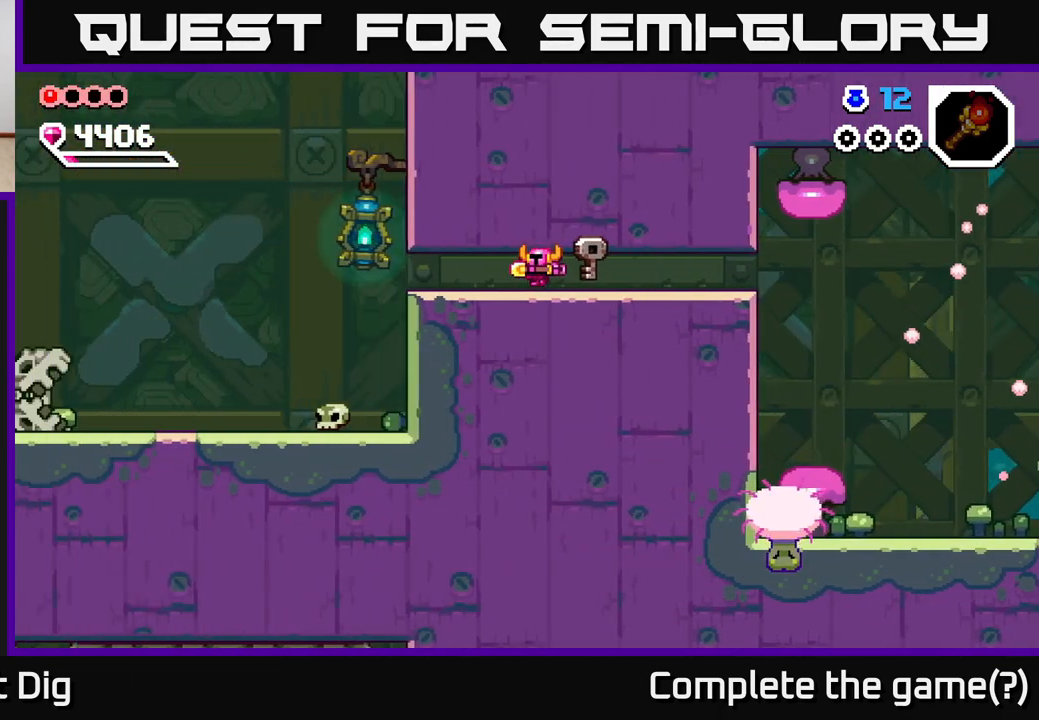
{"buttons": ["A"], "left_stick": "left", "right_stick": "center", "events": [[233, "A", "down"], [350, "A", "up"], [500, "A", "down"]]}
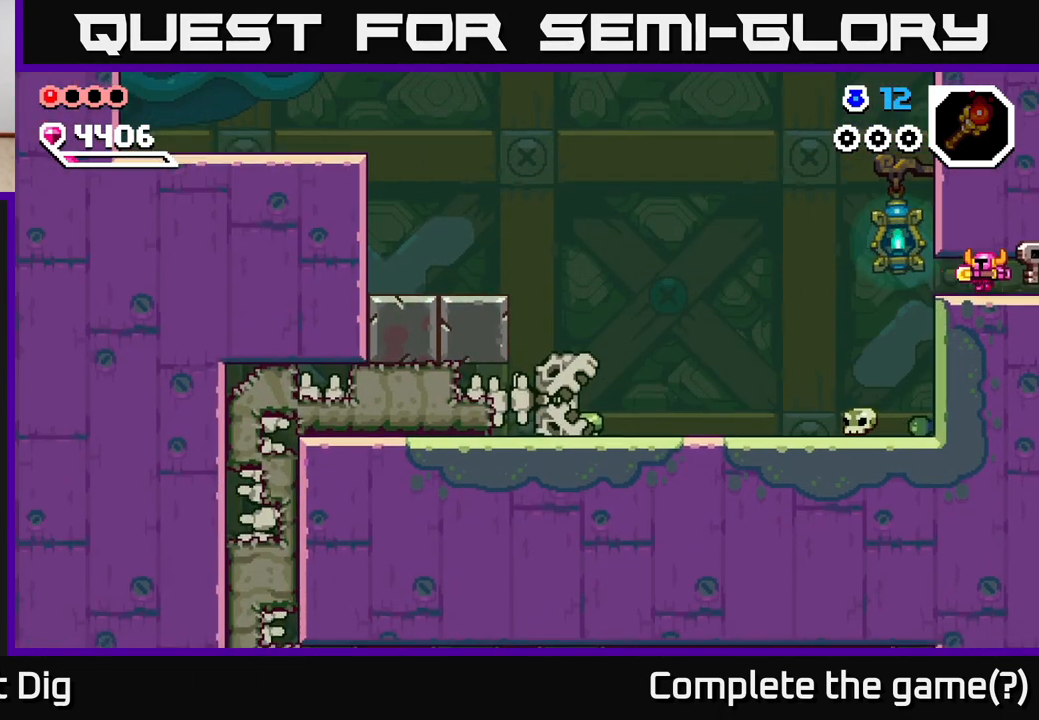
{"buttons": [], "left_stick": "left", "right_stick": "center", "events": [[83, "A", "up"], [217, "A", "down"], [333, "A", "up"]]}
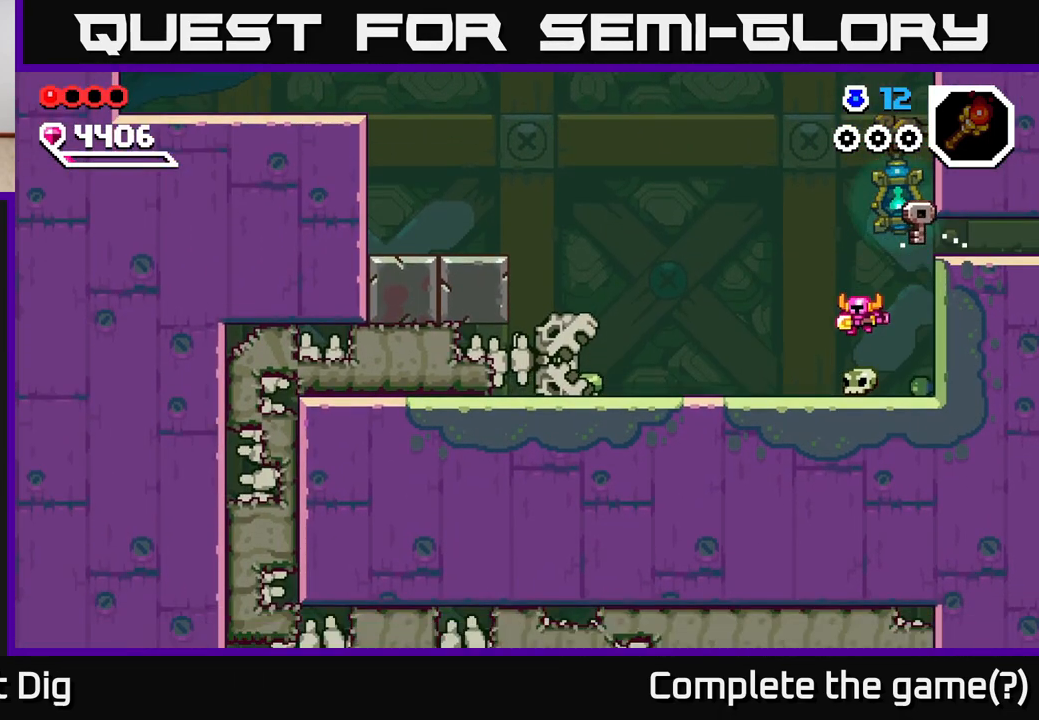
{"buttons": [], "left_stick": "left", "right_stick": "center", "events": []}
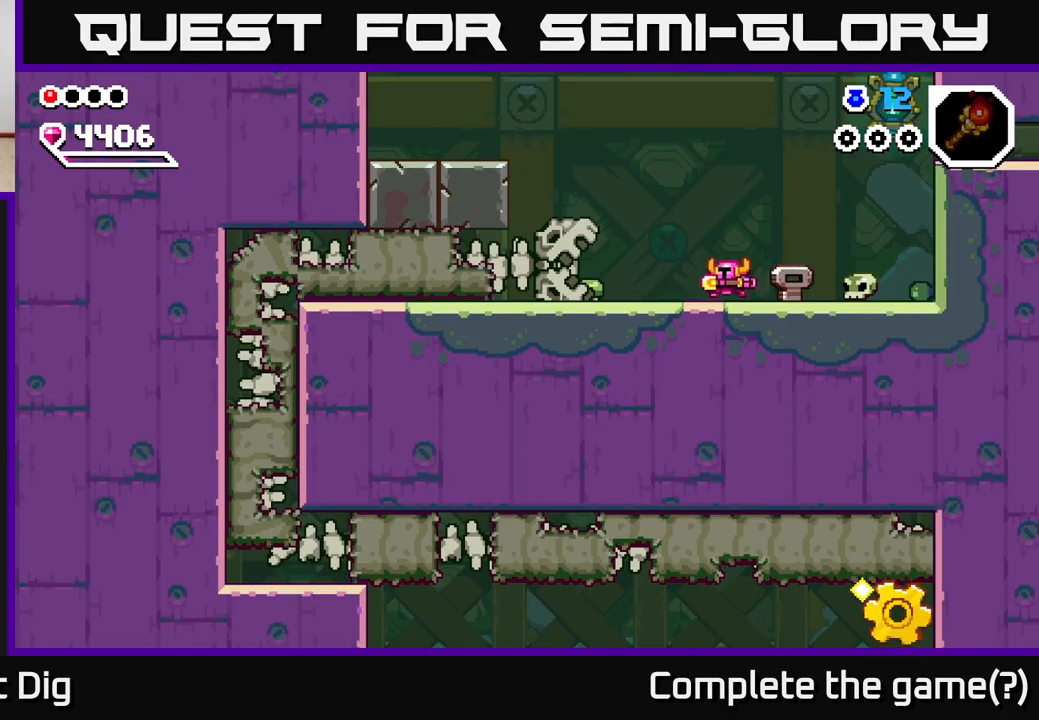
{"buttons": [], "left_stick": "left", "right_stick": "center", "events": []}
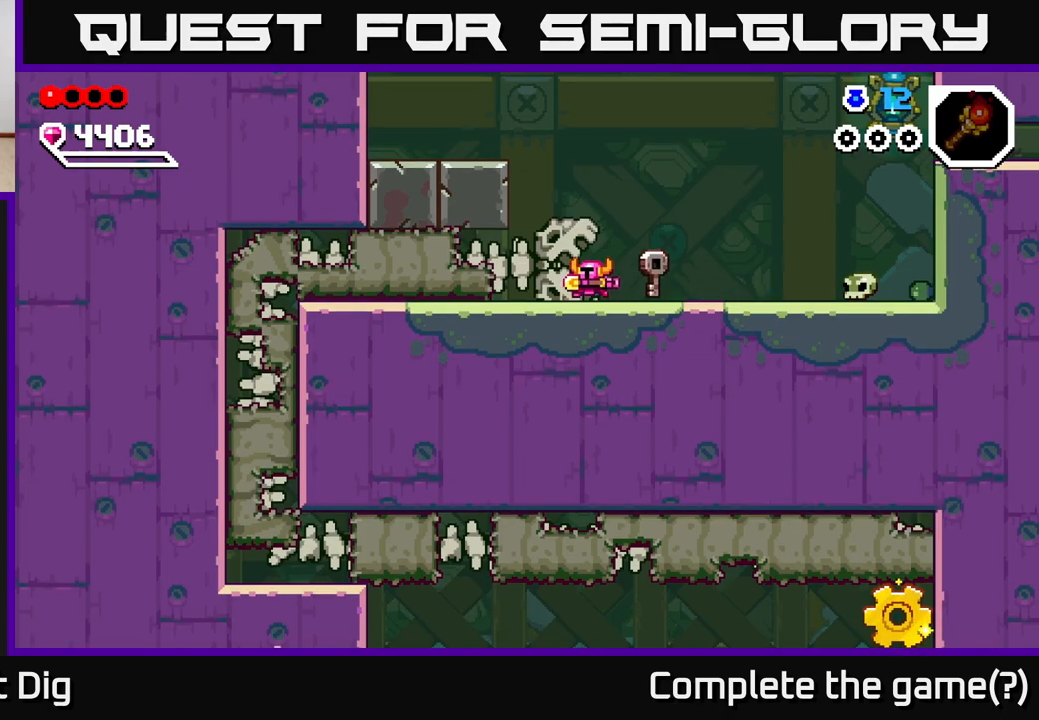
{"buttons": [], "left_stick": "left", "right_stick": "center", "events": [[183, "X", "down"], [300, "X", "up"], [400, "X", "down"], [483, "X", "up"]]}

+ + +

▶ [TO DO]
All of the data gets printed again exactly; the pictures do not.

▶ [SOLUTION FOR THIS EXERCISE]
{"buttons": ["A"], "left_stick": "left", "right_stick": "center", "events": [[233, "A", "down"], [350, "A", "up"], [500, "A", "down"]]}
{"buttons": [], "left_stick": "left", "right_stick": "center", "events": [[83, "A", "up"], [217, "A", "down"], [333, "A", "up"]]}
{"buttons": [], "left_stick": "left", "right_stick": "center", "events": []}
{"buttons": [], "left_stick": "left", "right_stick": "center", "events": []}
{"buttons": [], "left_stick": "left", "right_stick": "center", "events": [[183, "X", "down"], [300, "X", "up"], [400, "X", "down"], [483, "X", "up"]]}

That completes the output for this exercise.